_TASK TO COMPLETE_. Reproduce the rows below word for word, from the first line through the line that contains "contemporánea", with both ends included.

Stored records:

*-*-*

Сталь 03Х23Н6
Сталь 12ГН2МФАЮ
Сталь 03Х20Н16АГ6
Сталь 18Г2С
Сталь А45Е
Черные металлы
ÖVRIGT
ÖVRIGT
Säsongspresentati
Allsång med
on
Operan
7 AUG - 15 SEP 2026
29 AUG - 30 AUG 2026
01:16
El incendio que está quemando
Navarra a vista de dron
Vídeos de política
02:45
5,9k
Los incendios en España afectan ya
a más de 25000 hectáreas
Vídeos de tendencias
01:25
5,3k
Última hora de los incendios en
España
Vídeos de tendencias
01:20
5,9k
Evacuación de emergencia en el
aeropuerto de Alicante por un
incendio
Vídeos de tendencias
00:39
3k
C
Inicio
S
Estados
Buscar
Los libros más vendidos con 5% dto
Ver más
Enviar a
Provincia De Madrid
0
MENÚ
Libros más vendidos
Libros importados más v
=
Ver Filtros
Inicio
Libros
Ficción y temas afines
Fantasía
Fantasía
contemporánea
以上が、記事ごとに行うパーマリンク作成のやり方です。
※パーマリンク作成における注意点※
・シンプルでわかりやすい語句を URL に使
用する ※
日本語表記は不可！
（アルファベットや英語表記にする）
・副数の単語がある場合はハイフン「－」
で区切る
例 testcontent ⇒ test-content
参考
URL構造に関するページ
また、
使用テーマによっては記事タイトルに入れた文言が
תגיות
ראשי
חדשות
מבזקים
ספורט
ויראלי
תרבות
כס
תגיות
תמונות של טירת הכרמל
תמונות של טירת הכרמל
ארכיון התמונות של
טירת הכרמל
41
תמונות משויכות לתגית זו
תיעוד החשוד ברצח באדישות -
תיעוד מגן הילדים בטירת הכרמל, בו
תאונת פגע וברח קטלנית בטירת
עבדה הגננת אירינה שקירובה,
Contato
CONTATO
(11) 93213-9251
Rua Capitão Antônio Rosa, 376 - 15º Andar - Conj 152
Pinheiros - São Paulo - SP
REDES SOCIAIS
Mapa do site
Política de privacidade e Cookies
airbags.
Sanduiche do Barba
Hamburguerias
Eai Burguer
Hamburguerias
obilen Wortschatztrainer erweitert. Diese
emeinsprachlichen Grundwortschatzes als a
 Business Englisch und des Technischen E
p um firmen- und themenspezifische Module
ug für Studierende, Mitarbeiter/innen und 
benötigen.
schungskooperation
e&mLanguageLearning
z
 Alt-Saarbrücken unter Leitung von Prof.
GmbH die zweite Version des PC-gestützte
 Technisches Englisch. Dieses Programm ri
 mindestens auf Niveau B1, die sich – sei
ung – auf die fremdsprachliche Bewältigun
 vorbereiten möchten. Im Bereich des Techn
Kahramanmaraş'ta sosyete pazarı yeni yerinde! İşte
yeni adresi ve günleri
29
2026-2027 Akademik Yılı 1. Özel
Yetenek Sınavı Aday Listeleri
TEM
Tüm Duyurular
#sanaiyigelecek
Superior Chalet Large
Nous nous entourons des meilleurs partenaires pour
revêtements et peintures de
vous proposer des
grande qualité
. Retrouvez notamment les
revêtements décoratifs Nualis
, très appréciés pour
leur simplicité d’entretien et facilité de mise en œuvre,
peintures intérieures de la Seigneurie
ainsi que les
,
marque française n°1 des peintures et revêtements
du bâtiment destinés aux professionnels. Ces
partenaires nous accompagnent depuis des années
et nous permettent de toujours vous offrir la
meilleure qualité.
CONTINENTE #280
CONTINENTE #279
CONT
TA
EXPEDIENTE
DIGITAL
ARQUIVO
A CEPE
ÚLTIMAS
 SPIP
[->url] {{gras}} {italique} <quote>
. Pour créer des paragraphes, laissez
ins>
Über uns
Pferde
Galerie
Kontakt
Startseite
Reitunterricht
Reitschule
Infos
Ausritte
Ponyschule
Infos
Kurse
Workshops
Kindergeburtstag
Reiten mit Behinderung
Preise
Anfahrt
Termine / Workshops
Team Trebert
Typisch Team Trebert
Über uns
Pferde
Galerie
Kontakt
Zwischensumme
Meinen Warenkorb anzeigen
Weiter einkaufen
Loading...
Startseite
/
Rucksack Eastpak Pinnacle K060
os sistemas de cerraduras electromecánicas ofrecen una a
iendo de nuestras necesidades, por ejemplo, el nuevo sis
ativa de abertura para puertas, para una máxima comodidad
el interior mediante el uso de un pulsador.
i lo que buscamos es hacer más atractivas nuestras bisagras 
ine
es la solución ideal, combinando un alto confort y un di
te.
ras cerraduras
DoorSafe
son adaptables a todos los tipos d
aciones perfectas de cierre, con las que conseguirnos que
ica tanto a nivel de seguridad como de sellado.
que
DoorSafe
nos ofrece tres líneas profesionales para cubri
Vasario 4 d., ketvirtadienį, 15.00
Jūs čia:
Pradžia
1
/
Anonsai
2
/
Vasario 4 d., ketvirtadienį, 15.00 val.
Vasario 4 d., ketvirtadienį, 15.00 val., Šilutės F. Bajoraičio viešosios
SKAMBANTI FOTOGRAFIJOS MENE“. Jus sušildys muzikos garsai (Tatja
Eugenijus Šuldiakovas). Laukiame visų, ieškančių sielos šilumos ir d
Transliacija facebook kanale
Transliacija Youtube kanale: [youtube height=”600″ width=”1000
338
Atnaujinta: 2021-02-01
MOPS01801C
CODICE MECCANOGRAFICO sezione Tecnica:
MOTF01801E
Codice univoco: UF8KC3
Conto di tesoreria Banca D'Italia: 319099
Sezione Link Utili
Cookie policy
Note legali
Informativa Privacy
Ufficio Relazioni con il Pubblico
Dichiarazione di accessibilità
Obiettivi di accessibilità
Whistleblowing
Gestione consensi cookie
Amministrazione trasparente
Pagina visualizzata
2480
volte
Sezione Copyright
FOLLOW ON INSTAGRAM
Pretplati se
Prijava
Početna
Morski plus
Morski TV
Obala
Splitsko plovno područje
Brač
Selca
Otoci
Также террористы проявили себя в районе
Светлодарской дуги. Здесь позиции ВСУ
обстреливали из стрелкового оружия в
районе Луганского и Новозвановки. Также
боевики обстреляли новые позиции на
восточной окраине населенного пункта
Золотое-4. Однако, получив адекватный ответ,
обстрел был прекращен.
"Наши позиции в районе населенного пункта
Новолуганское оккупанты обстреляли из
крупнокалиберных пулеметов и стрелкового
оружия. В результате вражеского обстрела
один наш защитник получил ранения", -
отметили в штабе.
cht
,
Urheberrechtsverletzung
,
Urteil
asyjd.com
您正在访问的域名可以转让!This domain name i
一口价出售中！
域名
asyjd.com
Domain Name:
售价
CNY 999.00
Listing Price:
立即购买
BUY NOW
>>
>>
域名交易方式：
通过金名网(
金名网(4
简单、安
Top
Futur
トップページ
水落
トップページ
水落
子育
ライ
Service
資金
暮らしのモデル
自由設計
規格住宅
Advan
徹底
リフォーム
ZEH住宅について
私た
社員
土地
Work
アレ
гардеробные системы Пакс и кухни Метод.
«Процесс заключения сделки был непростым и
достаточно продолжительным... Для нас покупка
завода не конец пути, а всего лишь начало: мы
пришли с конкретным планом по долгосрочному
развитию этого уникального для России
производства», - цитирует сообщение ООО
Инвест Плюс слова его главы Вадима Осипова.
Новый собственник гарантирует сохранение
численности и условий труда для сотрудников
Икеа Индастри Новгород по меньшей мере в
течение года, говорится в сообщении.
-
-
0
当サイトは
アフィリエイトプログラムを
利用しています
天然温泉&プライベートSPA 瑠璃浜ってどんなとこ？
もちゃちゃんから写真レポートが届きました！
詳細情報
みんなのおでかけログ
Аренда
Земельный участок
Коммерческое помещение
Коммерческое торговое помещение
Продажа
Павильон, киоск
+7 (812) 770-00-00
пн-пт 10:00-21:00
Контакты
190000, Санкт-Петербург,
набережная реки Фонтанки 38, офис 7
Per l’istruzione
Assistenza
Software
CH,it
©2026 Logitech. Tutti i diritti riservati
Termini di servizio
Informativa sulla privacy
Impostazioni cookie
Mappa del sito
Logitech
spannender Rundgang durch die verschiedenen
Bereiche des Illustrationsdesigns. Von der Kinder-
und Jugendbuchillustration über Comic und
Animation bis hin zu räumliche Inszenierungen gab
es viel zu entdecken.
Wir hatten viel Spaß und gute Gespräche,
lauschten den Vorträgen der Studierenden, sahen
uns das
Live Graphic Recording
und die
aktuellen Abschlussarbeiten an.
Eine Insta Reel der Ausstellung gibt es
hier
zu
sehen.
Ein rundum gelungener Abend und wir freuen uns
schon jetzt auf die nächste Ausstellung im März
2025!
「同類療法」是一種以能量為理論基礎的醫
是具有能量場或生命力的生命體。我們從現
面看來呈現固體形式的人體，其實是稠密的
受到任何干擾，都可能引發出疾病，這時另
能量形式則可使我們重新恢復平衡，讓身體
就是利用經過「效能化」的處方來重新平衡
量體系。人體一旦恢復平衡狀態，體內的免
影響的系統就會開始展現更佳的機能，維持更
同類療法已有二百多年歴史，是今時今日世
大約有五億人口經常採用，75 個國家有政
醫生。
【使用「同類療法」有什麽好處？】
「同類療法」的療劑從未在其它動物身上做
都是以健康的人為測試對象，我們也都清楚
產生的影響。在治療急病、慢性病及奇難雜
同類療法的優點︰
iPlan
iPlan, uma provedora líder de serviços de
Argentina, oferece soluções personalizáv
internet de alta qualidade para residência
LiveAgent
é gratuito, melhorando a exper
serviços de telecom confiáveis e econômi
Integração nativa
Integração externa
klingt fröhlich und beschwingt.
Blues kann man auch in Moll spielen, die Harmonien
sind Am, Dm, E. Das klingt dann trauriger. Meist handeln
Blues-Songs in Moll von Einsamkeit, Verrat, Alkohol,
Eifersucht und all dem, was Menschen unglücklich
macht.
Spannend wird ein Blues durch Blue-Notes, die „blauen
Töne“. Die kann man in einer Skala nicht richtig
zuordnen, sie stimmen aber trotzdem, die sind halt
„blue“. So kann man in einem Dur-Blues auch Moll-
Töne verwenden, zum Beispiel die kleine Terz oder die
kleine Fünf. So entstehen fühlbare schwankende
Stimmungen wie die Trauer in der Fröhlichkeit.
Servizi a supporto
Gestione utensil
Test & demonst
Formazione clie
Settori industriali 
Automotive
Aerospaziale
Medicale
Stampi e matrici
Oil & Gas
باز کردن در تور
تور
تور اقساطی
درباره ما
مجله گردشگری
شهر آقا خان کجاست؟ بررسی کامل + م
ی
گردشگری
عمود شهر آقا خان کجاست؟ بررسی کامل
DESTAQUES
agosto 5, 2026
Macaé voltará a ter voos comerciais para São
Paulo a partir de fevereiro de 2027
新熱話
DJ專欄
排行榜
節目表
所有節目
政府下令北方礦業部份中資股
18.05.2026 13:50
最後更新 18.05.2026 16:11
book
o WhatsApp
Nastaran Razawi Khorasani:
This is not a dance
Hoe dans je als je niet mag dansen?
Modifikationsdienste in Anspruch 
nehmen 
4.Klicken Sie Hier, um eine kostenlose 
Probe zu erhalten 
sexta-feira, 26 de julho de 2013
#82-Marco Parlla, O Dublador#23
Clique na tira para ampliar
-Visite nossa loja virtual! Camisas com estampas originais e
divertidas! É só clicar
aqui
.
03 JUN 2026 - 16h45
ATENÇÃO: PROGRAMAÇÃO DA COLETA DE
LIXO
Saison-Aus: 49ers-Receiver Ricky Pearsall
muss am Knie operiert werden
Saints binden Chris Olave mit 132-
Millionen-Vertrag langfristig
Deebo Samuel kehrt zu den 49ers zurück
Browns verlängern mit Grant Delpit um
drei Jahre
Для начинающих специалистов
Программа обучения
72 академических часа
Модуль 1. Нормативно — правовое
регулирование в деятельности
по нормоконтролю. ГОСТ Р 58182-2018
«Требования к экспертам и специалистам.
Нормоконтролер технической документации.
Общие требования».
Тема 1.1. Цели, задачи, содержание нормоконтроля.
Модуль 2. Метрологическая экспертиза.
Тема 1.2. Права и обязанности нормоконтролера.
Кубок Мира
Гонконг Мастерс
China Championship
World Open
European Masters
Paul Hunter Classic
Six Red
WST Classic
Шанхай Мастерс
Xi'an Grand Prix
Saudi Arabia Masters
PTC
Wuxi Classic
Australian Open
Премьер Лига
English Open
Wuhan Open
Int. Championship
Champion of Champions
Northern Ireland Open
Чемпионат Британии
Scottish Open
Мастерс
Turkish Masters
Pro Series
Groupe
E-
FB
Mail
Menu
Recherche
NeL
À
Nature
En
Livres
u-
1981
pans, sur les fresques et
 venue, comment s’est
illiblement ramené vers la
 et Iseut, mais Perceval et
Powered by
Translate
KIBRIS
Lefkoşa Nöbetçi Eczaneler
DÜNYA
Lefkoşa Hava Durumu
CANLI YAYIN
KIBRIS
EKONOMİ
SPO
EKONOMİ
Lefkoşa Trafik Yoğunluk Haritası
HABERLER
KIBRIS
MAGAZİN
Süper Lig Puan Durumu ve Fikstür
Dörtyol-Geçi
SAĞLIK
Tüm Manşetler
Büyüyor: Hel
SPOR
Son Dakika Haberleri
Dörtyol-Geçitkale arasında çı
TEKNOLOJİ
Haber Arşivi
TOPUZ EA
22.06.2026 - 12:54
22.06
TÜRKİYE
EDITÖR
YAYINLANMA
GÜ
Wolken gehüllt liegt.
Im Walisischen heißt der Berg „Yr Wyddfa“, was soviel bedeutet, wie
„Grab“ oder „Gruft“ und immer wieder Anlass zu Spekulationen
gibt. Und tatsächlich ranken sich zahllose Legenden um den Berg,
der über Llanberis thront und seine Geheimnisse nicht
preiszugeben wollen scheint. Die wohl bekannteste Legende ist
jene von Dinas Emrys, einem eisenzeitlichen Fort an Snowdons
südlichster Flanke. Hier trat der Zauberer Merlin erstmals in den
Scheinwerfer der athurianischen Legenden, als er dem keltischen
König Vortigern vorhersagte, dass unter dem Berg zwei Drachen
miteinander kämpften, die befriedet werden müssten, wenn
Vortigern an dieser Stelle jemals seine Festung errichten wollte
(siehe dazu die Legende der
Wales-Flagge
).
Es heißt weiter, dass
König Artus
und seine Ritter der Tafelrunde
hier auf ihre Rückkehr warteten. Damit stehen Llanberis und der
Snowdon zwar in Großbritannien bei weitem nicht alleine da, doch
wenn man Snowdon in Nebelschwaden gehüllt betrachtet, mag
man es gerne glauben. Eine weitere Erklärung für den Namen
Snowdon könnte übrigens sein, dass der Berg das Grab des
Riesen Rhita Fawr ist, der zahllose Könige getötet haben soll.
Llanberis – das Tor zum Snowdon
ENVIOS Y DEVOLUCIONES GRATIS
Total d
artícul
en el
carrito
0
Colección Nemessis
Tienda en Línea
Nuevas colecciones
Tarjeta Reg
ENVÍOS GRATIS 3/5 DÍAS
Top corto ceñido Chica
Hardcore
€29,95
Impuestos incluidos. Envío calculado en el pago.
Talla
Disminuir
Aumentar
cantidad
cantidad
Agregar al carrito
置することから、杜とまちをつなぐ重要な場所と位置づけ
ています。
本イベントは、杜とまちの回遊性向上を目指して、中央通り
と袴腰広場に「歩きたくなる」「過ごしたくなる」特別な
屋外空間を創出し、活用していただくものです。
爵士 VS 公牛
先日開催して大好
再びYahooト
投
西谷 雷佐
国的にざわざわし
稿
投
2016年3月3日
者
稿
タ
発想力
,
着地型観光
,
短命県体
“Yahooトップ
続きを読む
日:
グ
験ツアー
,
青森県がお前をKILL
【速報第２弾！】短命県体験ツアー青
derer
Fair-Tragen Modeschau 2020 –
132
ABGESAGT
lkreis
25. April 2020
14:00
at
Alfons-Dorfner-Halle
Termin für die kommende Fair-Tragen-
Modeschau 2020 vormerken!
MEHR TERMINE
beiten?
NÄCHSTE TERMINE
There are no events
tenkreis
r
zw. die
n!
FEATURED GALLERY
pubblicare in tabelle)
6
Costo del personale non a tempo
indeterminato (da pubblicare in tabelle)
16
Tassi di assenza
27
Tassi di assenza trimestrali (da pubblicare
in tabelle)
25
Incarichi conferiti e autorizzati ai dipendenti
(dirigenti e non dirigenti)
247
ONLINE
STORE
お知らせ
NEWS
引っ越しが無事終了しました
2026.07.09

*-*-*

_SOLUTION FOR THIS TASK_.
Сталь 03Х23Н6
Сталь 12ГН2МФАЮ
Сталь 03Х20Н16АГ6
Сталь 18Г2С
Сталь А45Е
Черные металлы
ÖVRIGT
ÖVRIGT
Säsongspresentati
Allsång med
on
Operan
7 AUG - 15 SEP 2026
29 AUG - 30 AUG 2026
01:16
El incendio que está quemando
Navarra a vista de dron
Vídeos de política
02:45
5,9k
Los incendios en España afectan ya
a más de 25000 hectáreas
Vídeos de tendencias
01:25
5,3k
Última hora de los incendios en
España
Vídeos de tendencias
01:20
5,9k
Evacuación de emergencia en el
aeropuerto de Alicante por un
incendio
Vídeos de tendencias
00:39
3k
C
Inicio
S
Estados
Buscar
Los libros más vendidos con 5% dto
Ver más
Enviar a
Provincia De Madrid
0
MENÚ
Libros más vendidos
Libros importados más v
=
Ver Filtros
Inicio
Libros
Ficción y temas afines
Fantasía
Fantasía
contemporánea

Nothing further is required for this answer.